Для Клауса у меня был специальный альбом. В него я включил вид улицы Нью-Йорка. На переднем плане был виден человек, очень похожий на нашего товарища, с которым Клаус работал во время войны.
Клаус открыл дверь и, видимо, не хотел со мной разговаривать, но, увидев открытый альбом, не утерпел и пригласил зайти. Он очень внимательно рассмотрел все снимки и особенно долго изучал снимок с портретом. Задавал вопросы по технике изготовления копий, но я чувствовал, что он хотел мне задать несколько вопросов именно по этому снимку. Наконец Клаус сказал, что купит альбом, и предложил зайти в соседний бар выпить кружку пива. Альбом он взял с собой. Я заказал мюнхенского, и пока мы ждали, он снова открыл альбом на снимке со знакомым лицом. Спросил, кто этот человек. Я пожал плечами: «Случайный прохожий».
Принесли пиво, и после традиционного «прозит!» Клаус стал говорить о том, что знал этого человека во время войны и очень хотел бы его снова встретить. Он неплохо говорил по-английски и очень старательно подбирал слова. Я ему задавал наводящие вопросы, на которые он отвечал осторожно, продумывая каждую фразу. Он их формулировал так, что человек, осведомленный о его прошлом, понял бы многое, что не почувствовал бы и не понял другой, не знающий Клауса.

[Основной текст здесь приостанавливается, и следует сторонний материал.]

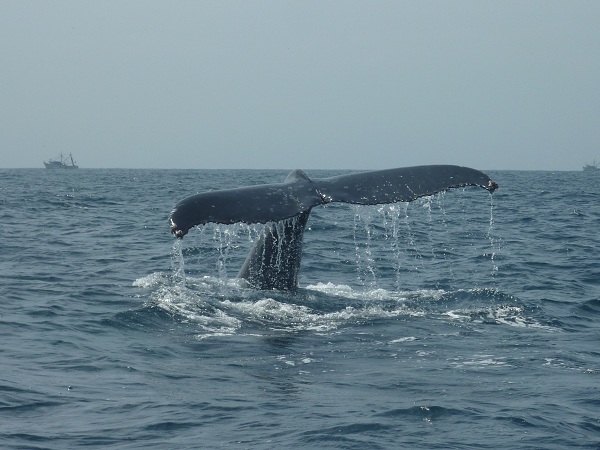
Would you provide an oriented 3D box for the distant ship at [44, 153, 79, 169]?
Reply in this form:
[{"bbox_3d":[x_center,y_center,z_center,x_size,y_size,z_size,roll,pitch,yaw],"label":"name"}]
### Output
[{"bbox_3d":[-161.149,-43.581,1300.000,23.500,10.800,6.500,0,2,-3],"label":"distant ship"}]

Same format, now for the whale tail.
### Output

У разведчиков очень острый нюх на своих. Много раз, встречаясь со связниками, которых никогда до того не видел, я безошибочно узнавал их среди других окружающих лиц. Возможно, Клаус чувствовал нечто подобное, разговаривая со мной. Во всяком случае, когда мы прощались на углу, он попросил меня в следующий приезд обязательно к нему зайти и, уходя, сказал по-немецки: «А если вы увидите Зигмунда, передайте ему привет от меня». В ответ я спросил: «Кто это — Зигмунд?» Вместо ответа он помахал рукой и сказал: «Ауфидерзейн».
Через месяц Центр сообщил мне, что наши считают: с Клаусом можно поговорить откровенно. Мне дали нужные условия встречи. Наше сотрудничество с Таубе продолжалось несколько лет. Он работал в учреждении, имевшем для нас большой интерес. Впоследствии мы вывели его из США, когда к нему стали проявлять слишком большой интерес американские органы безопасности.
Еще меня часто спрашивают о роли случайности в нашей работе. Мне кажется, что задающие вопрос не совсем ясно представляют, что собой представляет «случайность». Если понимать ее как нечто непредвиденное в ходе операции, то разведчик должен убедиться в том, что он ее не мог предвидеть, и серьезно подумать о том, как повернуть эту случайность в свою пользу.
Все эти случаи характерны тем, что человек, наблюдавший «случайность», думал и осмысливал ее. Важно не только отметить «случайность», надо ее понять. В этом смысле разведчик должен быть таким же вдумчивым, как и ученый.